7,156 Each house represents 500 units
Numbers reflect single family homes only.


Average price per sq. ft. for single family homes

gained 6.6% from $137.26 in July 2016 to $146.29 in July 2017.


The number of active single family listings without an existing contract was 13,389 for the Greater Phoenix area as of August 1, 2017. This is down 4.1% since July 1. The inventory of single family homes under $150,000 stands at 29 days, 4% lower than a year ago. So far we have seen 0.3% more new listings created in 2017 than in 2016. Supply is very constrained below $200,000 and inadequate to meet demand up to about $600,000. Supply is good over $600,000 but continues to fall compared with last year and is becoming scarce in a few more popular areas.


We saw an increase in non-distressed transactions (up 4%), with investor flips up 19%. New home sales were up by a higher percentage than last month at 19% and distressed transactions fell 23%. We saw a 19% decline in third party purchases at trustee sales and new notices of foreclosure remain at very low levels. Reversions to lenders decreased by 44%.

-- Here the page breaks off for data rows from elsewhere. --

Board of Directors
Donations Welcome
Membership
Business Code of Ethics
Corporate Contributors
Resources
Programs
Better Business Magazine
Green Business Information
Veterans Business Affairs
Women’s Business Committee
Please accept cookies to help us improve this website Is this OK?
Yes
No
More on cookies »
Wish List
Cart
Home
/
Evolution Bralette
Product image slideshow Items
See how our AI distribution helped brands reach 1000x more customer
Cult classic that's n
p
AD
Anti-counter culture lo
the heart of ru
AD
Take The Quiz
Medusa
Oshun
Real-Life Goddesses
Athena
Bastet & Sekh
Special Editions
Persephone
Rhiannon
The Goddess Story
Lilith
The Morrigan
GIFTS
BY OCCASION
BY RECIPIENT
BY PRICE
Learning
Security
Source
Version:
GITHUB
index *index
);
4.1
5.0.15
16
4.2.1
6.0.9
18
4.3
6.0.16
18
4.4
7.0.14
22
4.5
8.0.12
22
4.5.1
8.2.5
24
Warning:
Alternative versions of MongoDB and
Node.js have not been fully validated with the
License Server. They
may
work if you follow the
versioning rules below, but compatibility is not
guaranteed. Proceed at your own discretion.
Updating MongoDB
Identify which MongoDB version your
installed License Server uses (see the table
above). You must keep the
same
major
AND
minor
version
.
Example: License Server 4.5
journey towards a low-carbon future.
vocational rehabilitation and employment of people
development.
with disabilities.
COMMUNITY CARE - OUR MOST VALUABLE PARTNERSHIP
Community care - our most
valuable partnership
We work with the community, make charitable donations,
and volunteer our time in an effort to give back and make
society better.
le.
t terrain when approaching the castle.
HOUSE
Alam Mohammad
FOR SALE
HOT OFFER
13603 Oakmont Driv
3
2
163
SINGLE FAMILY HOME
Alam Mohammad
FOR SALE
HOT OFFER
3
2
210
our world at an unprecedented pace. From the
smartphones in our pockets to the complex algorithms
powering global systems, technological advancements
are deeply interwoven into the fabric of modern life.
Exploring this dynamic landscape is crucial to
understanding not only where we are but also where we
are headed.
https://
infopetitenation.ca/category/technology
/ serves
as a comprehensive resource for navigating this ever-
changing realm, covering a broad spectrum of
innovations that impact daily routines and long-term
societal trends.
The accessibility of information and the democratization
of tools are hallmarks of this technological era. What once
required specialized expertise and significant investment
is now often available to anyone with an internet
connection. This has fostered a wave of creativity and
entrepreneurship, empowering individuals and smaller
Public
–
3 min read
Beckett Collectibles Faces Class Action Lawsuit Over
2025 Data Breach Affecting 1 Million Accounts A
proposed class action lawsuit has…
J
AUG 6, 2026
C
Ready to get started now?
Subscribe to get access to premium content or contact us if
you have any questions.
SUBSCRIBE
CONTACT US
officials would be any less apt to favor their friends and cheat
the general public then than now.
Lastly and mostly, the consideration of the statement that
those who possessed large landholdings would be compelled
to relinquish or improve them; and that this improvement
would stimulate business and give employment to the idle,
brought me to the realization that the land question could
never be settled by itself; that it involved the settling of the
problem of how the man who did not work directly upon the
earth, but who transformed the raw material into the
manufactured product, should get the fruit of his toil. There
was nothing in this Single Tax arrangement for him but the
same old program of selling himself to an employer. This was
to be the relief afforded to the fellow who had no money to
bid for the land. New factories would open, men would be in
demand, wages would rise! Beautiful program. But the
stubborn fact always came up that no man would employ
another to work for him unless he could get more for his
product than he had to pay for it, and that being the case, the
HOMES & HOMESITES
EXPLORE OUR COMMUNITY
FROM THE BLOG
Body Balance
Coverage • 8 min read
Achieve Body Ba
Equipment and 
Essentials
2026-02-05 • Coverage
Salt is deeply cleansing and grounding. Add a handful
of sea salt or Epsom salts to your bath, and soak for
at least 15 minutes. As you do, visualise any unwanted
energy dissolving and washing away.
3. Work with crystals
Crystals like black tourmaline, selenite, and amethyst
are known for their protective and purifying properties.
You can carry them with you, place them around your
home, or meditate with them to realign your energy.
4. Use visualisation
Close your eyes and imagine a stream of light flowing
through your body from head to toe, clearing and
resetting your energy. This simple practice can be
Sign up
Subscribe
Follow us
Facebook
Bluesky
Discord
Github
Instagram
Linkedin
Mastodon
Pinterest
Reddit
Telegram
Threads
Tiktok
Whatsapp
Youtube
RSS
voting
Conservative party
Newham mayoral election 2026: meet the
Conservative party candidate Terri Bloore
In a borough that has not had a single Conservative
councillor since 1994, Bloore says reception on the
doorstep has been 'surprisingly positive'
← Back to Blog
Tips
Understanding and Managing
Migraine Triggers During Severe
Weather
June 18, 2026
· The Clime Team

2017 has remained similar to 2015 and 2016, but with the following notable differences:

  • The year-to-date closed transaction rate is up 14% over last year
  • New homes have increased their market share over existing homes
  • Attached homes are gaining market share over single-family homes
  • Homes under $200,000 are getting ever scarcer
  • 2017 numbers favor the Southeast Valley and Pinal County

The increase in transactions is mainly due to buyers qualifying more easily for loans. This is not because lending standards have fallen, although underwriting rules have eased a little. Instead it is because buyers have higher credit scores and are finding down payments more easily. It is now several years since the end of the foreclosure wave and those former home owners affected are coming out of the penalty box and returning to the market with much better credit ratings than they had a couple years ago. We are also seeing loans close more swiftly than last year, which means listings spend less time in pending or UCB status and close more quickly after getting an acceptable offer. In 2016 it was the West Valley that had the most favorable conditions for sellers. In 2017 this has shifted in favor of Pinal County and the Southeast Valley. Here supply is well below last year and is causing major problems for buyers on a constrained budget. The high end of the market has picked up volume compared to last year, but the change in pricing is modest. Most of the appreciation is being driven by the market under $300,000. There are several fashionable areas where the luxury market remains strong, for example Arcadia and Old Town Scottsdale. In addition luxury condominiums are in short supply and high demand. In common with the rest of the USA, we are seeing ongoing challenges for large luxury single family home sellers in the more remote areas, especially those with homes over $2 million. This is caused by demographic trends as baby boomers retire and/or downsize and millennials enter the housing market. The mid range from $200,000 to $500,000 is currently very healthy and the lower end of the luxury market, from $500,000 to $1 million, is also looking significantly stronger than last year. The low end of the market looks as though it will never get relief for its chronic supply problem, and it may not be too long before homes under $200,000 are as rare as they were in 2006.